Cyrill und Jonas Kälin verhalfen Zürich zum Aufstieg in die Nationalliga B. Dany Kälin verstärkte das Team Valais in einigen Kämpfen im Leichtgewicht und gewann mit den Wallisern in der zweithöchsten Liga die Silbermedaille. Daneben war er ein wertvoller Punktesammler für Einsiedeln. Geehrt wurden auch Matthias Käser (Sense) und Isa Usupov (Valais), die Einsiedeln in den mittleren Gewichten im Greco verstärkten.

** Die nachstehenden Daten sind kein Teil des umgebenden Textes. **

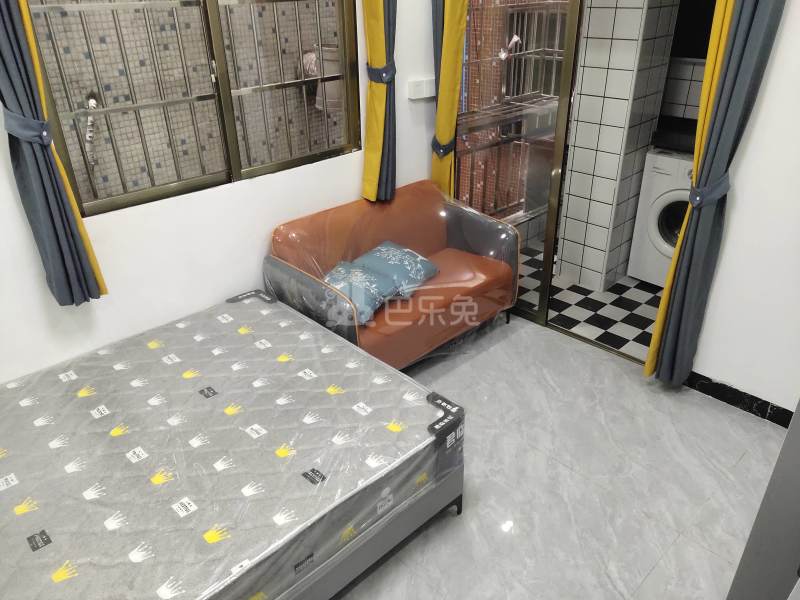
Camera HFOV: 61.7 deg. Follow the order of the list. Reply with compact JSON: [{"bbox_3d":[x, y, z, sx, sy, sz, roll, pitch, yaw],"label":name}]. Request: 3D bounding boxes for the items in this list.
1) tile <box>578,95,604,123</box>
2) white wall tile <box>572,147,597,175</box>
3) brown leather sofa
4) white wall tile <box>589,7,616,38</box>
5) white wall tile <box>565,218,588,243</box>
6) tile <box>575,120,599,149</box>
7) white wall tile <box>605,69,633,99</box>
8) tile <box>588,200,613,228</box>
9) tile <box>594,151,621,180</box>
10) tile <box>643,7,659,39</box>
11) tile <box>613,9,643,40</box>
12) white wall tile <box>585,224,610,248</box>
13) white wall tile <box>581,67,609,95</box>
[{"bbox_3d":[1.093,-1.085,3.818,0.147,0.149,0.012,25,37,39],"label":"tile"},{"bbox_3d":[1.093,-0.820,3.958,0.147,0.149,0.012,25,37,39],"label":"white wall tile"},{"bbox_3d":[0.001,-0.095,3.490,1.220,0.770,0.665,-25,37,-38],"label":"brown leather sofa"},{"bbox_3d":[1.091,-1.489,3.605,0.147,0.149,0.012,25,37,39],"label":"white wall tile"},{"bbox_3d":[1.114,-0.435,4.238,0.150,0.150,0.010,25,37,39],"label":"white wall tile"},{"bbox_3d":[1.111,-0.975,3.953,0.150,0.150,0.010,25,37,39],"label":"tile"},{"bbox_3d":[1.216,-1.195,3.716,0.150,0.150,0.010,25,37,39],"label":"white wall tile"},{"bbox_3d":[1.224,-0.521,4.081,0.010,0.151,0.151,-26,37,-38],"label":"tile"},{"bbox_3d":[1.221,-0.790,3.934,0.010,0.151,0.151,-26,37,-38],"label":"tile"},{"bbox_3d":[1.335,-1.463,3.559,0.010,0.150,0.143,25,37,39],"label":"tile"},{"bbox_3d":[1.214,-1.464,3.573,0.150,0.150,0.010,25,37,39],"label":"tile"},{"bbox_3d":[1.222,-0.386,4.143,0.150,0.150,0.010,25,37,39],"label":"white wall tile"},{"bbox_3d":[1.108,-1.244,3.810,0.010,0.151,0.151,-26,37,-38],"label":"white wall tile"}]

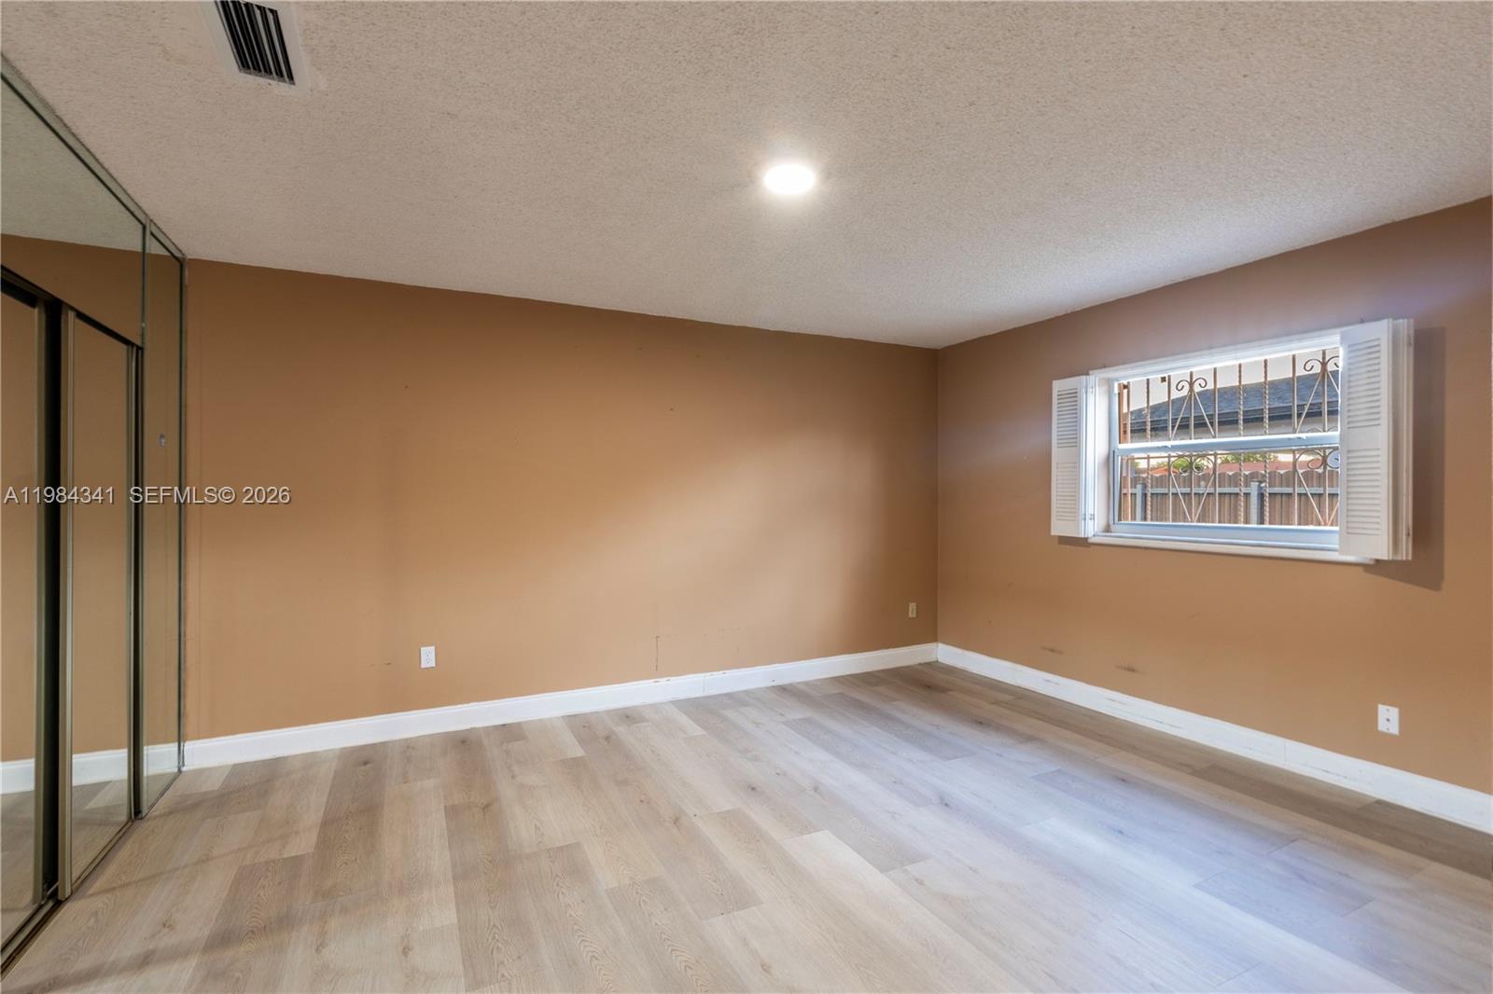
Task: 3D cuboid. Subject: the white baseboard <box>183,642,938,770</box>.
[{"bbox_3d":[-0.575,1.222,4.180,4.660,0.140,0.018,0,0,-26],"label":"white baseboard"}]

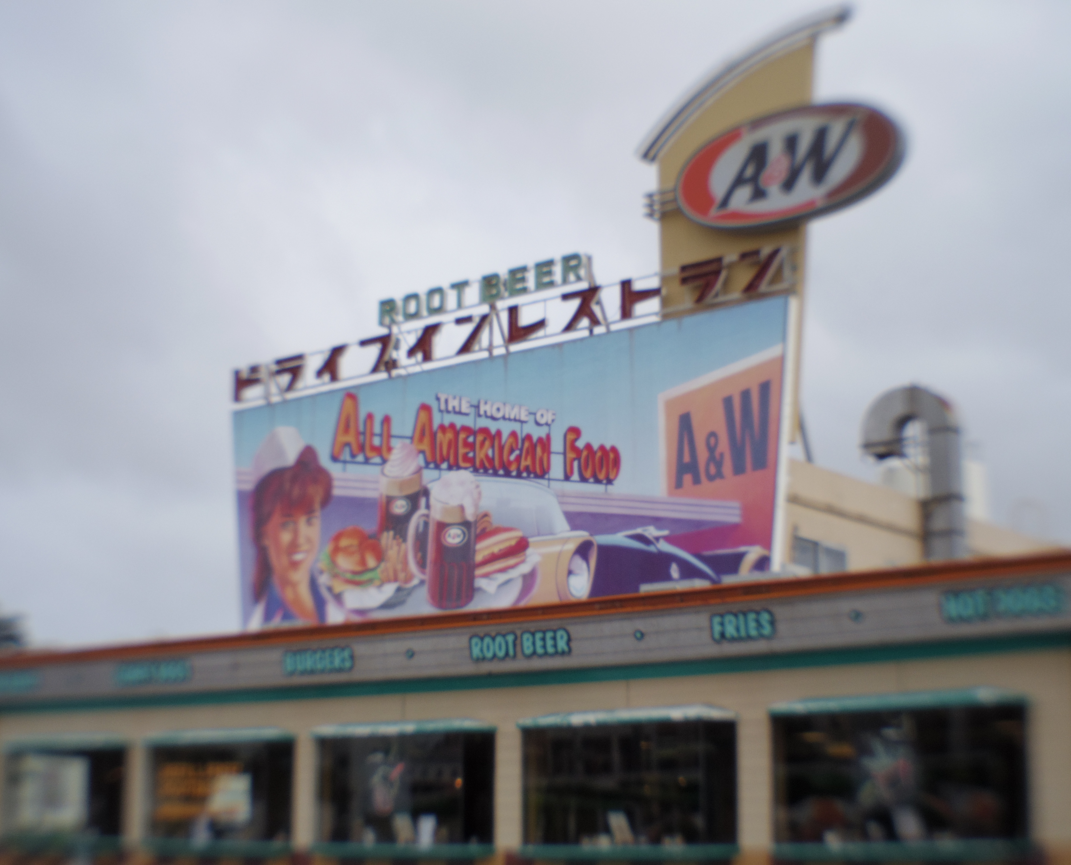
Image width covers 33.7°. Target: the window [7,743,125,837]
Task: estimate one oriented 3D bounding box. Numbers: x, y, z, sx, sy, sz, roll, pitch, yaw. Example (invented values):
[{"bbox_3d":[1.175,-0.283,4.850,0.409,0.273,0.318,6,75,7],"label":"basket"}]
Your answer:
[{"bbox_3d":[-6.230,4.704,23.286,2.504,1.286,0.150,-10,-16,36],"label":"window"}]

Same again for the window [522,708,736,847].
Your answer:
[{"bbox_3d":[0.905,3.533,17.919,2.504,1.286,0.150,-10,-16,36],"label":"window"}]

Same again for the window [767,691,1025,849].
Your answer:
[{"bbox_3d":[3.287,3.112,16.131,2.504,1.286,0.150,-10,-16,36],"label":"window"}]

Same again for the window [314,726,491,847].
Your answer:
[{"bbox_3d":[-1.493,3.937,19.708,2.504,1.286,0.150,-10,-16,36],"label":"window"}]

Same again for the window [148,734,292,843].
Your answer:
[{"bbox_3d":[-3.875,4.326,21.497,2.504,1.286,0.150,-10,-16,36],"label":"window"}]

Sebastian Spalinger und Patrick Dähler erhielten ein Präsent für ihre nicht leichte Aufgabe als Kampfrichter. Sie sind Wochenende für Wochenende dem «Volkszorn» ausgesetzt. Egal wie ein Kampfrichter entscheiden mag, viele sind ohnehin gegen sein Urteil. Um so sympathischer war der grosse Applaus, den sie vom Publikum erhielten. In Zweikampfsportarten mag es wohl hitzig zu- und hergeben. Nach dem Kampf wird über Entscheide diskutiert, doch man ist nicht nachtragend. Respekt und Kameradschaft sind eben wichtige Begriffe.
Entscheidung am nächsten Sonntag
Blech oder Bronze: Die Einsiedler Ringer haben vor eigenem Publikum die Chance verpasst, sich in eine gute Ausgangslage für den Rückkampf zu manövrieren. Doch bleibt ihnen keine Zeit, damit zu hadern. Sie müssen die Enttäuschung verkraften und sich für den Rückkampf aufbauen. Dieser findet am nächsten Sonntagnachmittag, Beginn, 14 Uhr, in der Mehrzweckhalle Kriessern statt.